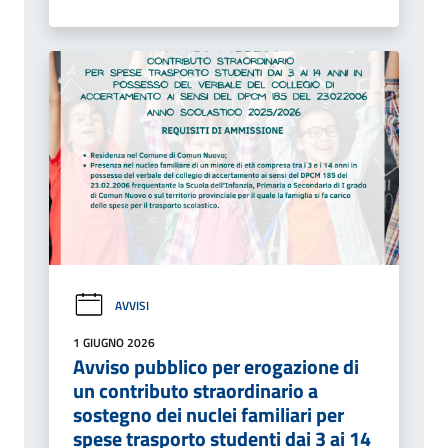
AVVISI
1 GIUGNO 2026
Avviso pubblico per erogazione di
un contributo straordinario a
sostegno dei nuclei familiari per
spese trasporto studenti dai 3 ai 14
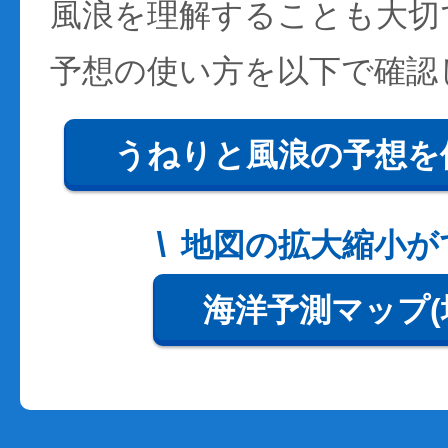
風浪を理解することも大切
予想の使い方を以下で確認
うねりと風浪の予想を
地図の拡大縮小が
海洋予測マップ(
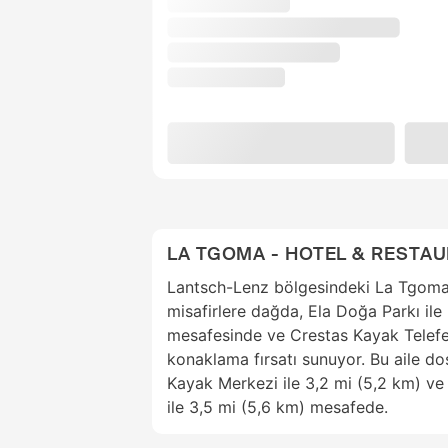
LA TGOMA - HOTEL & RESTA
Lantsch-Lenz bölgesindeki La Tgoma
misafirlere dağda, Ela Doğa Parkı ile
mesafesinde ve Crestas Kayak Telefe
konaklama fırsatı sunuyor. Bu aile d
Kayak Merkezi ile 3,2 mi (5,2 km) v
ile 3,5 mi (5,6 km) mesafede.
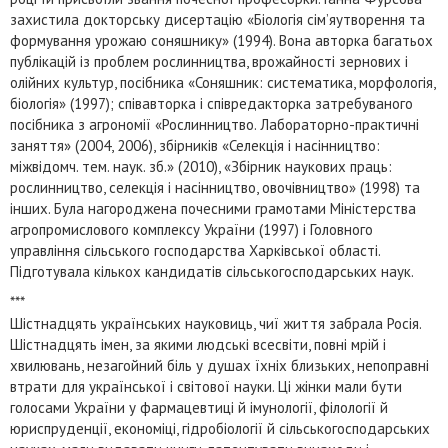
захистила докторську дисертацію «Біологія сім’яутворення та
формування урожаю соняшнику» (1994). Вона авторка багатьох
публікацій із проблем рослинництва, врожайності зернових і
олійних культур, посібника «Соняшник: систематика, морфологія,
біологія» (1997); співавторка і співредакторка затребуваного
посібника з агрономії «Рослинництво. Лабораторно-практичні
заняття» (2004, 2006), збірників «Селекція і насінництво:
міжвідомч. тем. наук. зб.» (2010), «Збiрник наукових праць:
рослинництво, селекцiя i насiнництво, овочiвництво» (1998) та
інших. Була нагороджена почесними грамотами Міністерства
агропромислового комплексу України (1997) і Головного
управління сільського господарства Харківської області.
Підготувала кількох кандидатів сільськогосподарських наук.
***
Шістнадцять українських науковиць, чиї життя забрала Росія.
Шістнадцять імен, за якими людські всесвіти, повні мрій і
хвилювань, незагойний біль у душах їхніх близьких, непоправні
втрати для української і світової науки. Ці жінки мали бути
голосами України у фармацевтиці й імунології, філології й
юриспруденції, економіці, гідробіології й сільськогосподарських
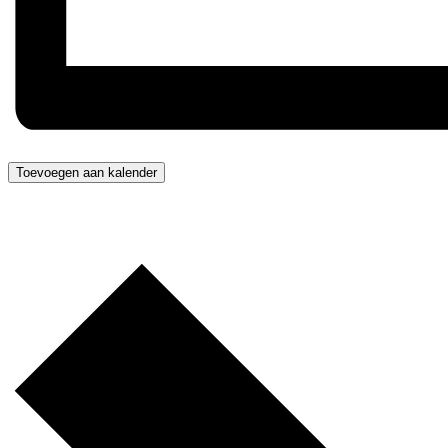
Toevoegen aan kalender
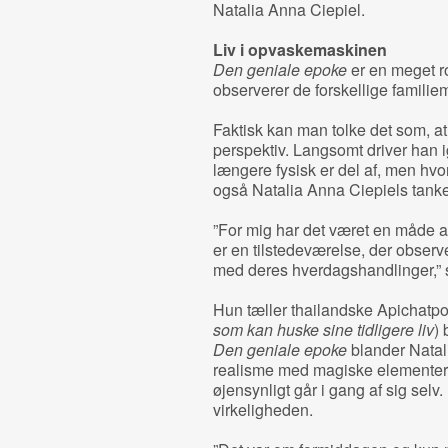
Natalia Anna Ciepiel.
Liv i opvaskemaskinen
Den geniale epoke
er en meget rol
observerer de forskellige famili
Faktisk kan man tolke det som, at
perspektiv. Langsomt driver han
længere fysisk er del af, men hvo
også Natalia Anna Ciepiels tanke
”For mig har det været en måde at 
er en tilstedeværelse, der observe
med deres hverdagshandlinger,” s
Hun tæller thailandske Apichatp
som kan huske sine tidligere liv
) 
Den geniale epoke
blander Natal
realisme med magiske elementer
øjensynligt går i gang af sig selv
virkeligheden.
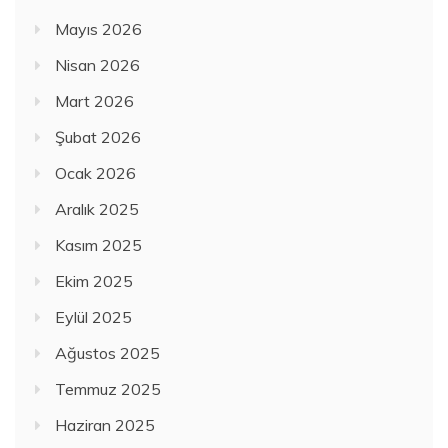
Mayıs 2026
Nisan 2026
Mart 2026
Şubat 2026
Ocak 2026
Aralık 2025
Kasım 2025
Ekim 2025
Eylül 2025
Ağustos 2025
Temmuz 2025
Haziran 2025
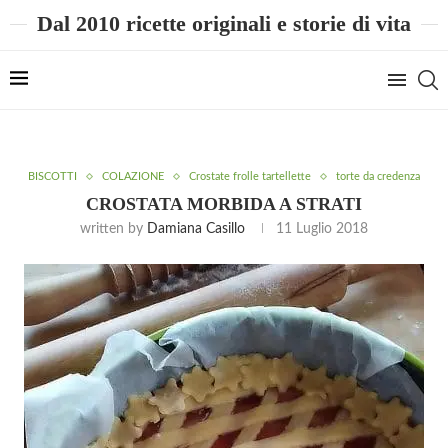
Dal 2010 ricette originali e storie di vita
BISCOTTI
COLAZIONE
Crostate frolle tartellette
torte da credenza
CROSTATA MORBIDA A STRATI
written by
Damiana Casillo
11 Luglio 2018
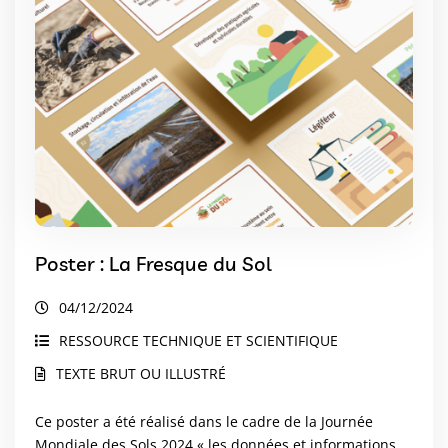
Poster : La Fresque du Sol
04/12/2024
RESSOURCE TECHNIQUE ET SCIENTIFIQUE
TEXTE BRUT OU ILLUSTRÉ
Ce poster a été réalisé dans le cadre de la Journée
Mondiale des Sols 2024 « les données et informations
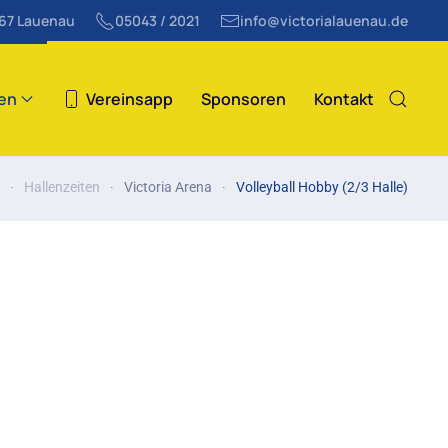
867 Lauenau
05043 / 2021
info@victorialauenau.de
ten
Vereinsapp
Sponsoren
Kontakt
Hallenzeiten
Victoria Arena
Volleyball Hobby (2/3 Halle)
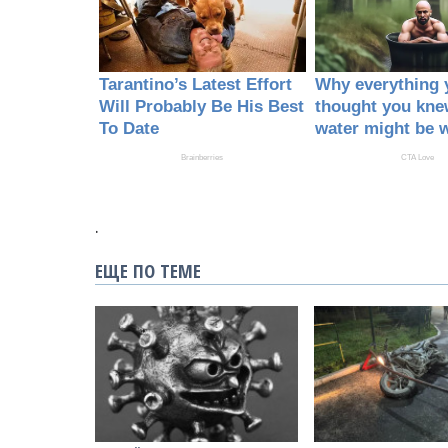
.
ЕЩЕ ПО ТЕМЕ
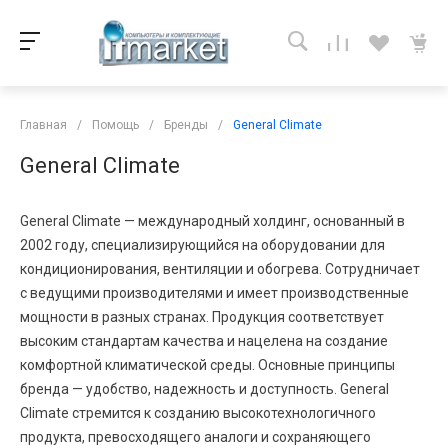
Главная
/
Помощь
/
Бренды
/
General Climate
General Climate
General Climate — международный холдинг, основанный в
2002 году, специализирующийся на оборудовании для
кондиционирования, вентиляции и обогрева. Сотрудничает
с ведущими производителями и имеет производственные
мощности в разных странах. Продукция соответствует
высоким стандартам качества и нацелена на создание
комфортной климатической среды. Основные принципы
бренда — удобство, надежность и доступность. General
Climate стремится к созданию высокотехнологичного
продукта, превосходящего аналоги и сохраняющего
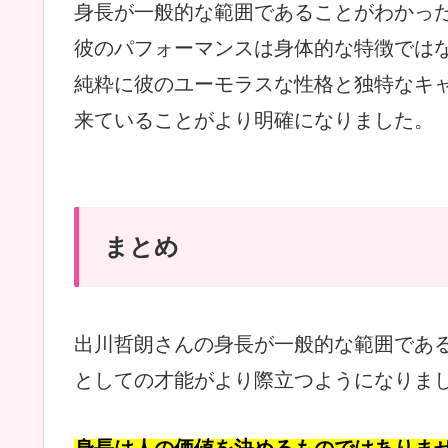
身長が一般的な範囲であることがわかっ
彼のパフォーマンスは身体的な特徴では
純粋に彼のユーモラスな性格と独特なキ
来ていることがより明確になりました。
まとめ
出川哲朗さんの身長が一般的な範囲であ
としての才能がより際立つようになりま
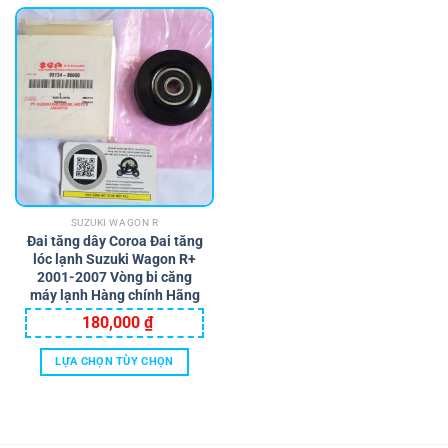
SUZUKI WAGON R
Đai tăng dây Coroa Đai tăng
lóc lạnh Suzuki Wagon R+
2001-2007 Vòng bi căng
máy lạnh Hàng chính Hãng
180,000
₫
LỰA CHỌN TÙY CHỌN
Sản
phẩm
này
có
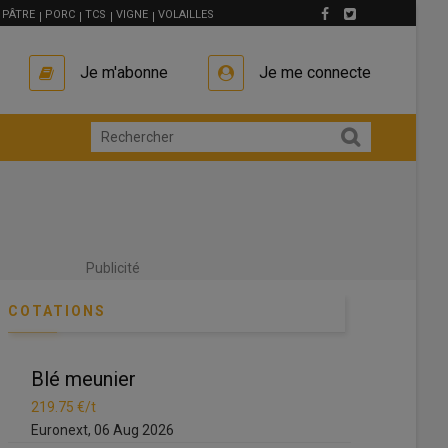
PÂTRE
PORC
TCS
VIGNE
VOLAILLES
Je m'abonne
Je me connecte
Publicité
COTATIONS
Blé meunier
Blé meunie
219.75 €/t
219.75 €/t
Euronext, 06 Aug 2026
Euronext, 06 A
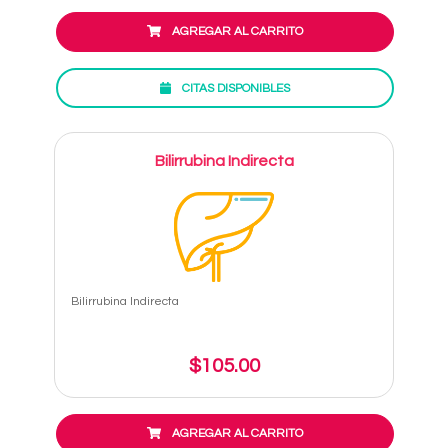
AGREGAR AL CARRITO
CITAS DISPONIBLES
Bilirrubina Indirecta
Bilirrubina Indirecta
$105.00
AGREGAR AL CARRITO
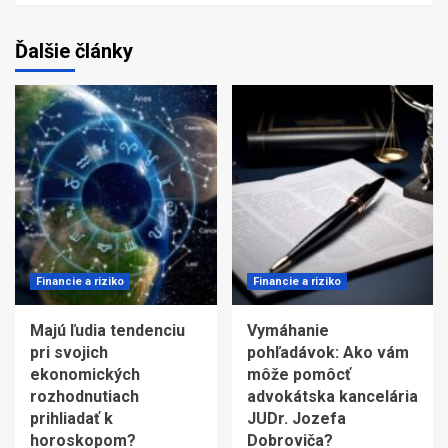
Ďalšie články
Financie a riziko
Financie a riziko
Majú ľudia tendenciu
Vymáhanie
pri svojich
pohľadávok: Ako vám
ekonomických
môže pomôcť
rozhodnutiach
advokátska kancelária
prihliadať k
JUDr. Jozefa
horoskopom?
Dobroviča?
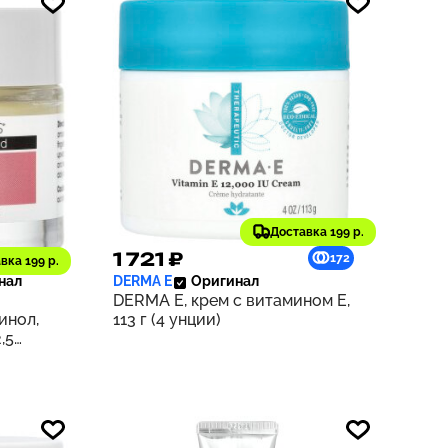
Доставка 199 р.
1 721 ₽
164
172
вка 199 р.
нал
DERMA E
Оригинал
DERMA E, крем с витамином Е,
инол,
113 г (4 унции)
,5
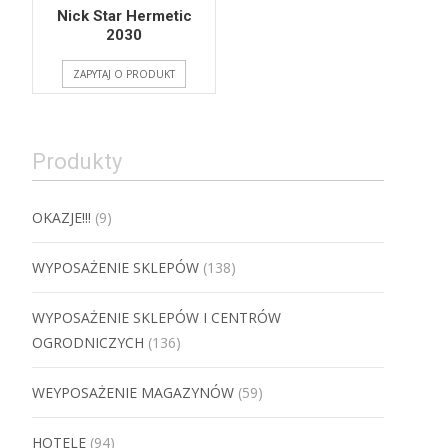
Nick Star Hermetic
2030
ZAPYTAJ O PRODUKT
Produkty
OKAZJE!!!
(9)
WYPOSAŻENIE SKLEPÓW
(138)
WYPOSAŻENIE SKLEPÓW I CENTRÓW
OGRODNICZYCH
(136)
WEYPOSAŻENIE MAGAZYNÓW
(59)
HOTELE
(94)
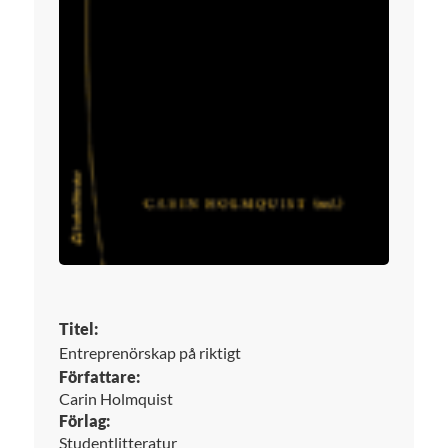
Titel:
Entreprenörskap på riktigt
Författare:
Carin Holmquist
Förlag:
Studentlitteratur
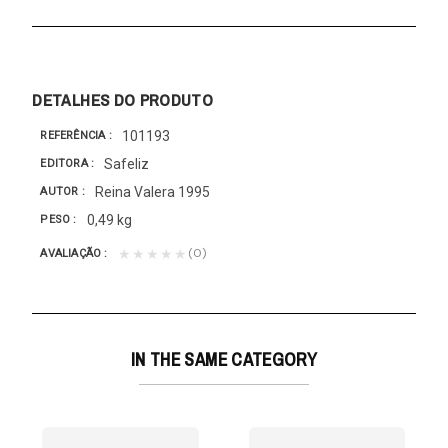
DETALHES DO PRODUTO
101193
REFERÊNCIA
Safeliz
EDITORA
Reina Valera 1995
AUTOR
0,49 kg
PESO
(0)
★★★★★
AVALIAÇÃO
IN THE SAME CATEGORY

#####

**Task item:** Count the rows above that contain the string "Climate", matching capitalization exactly, and reply with the number alone.

**The completed task:** 4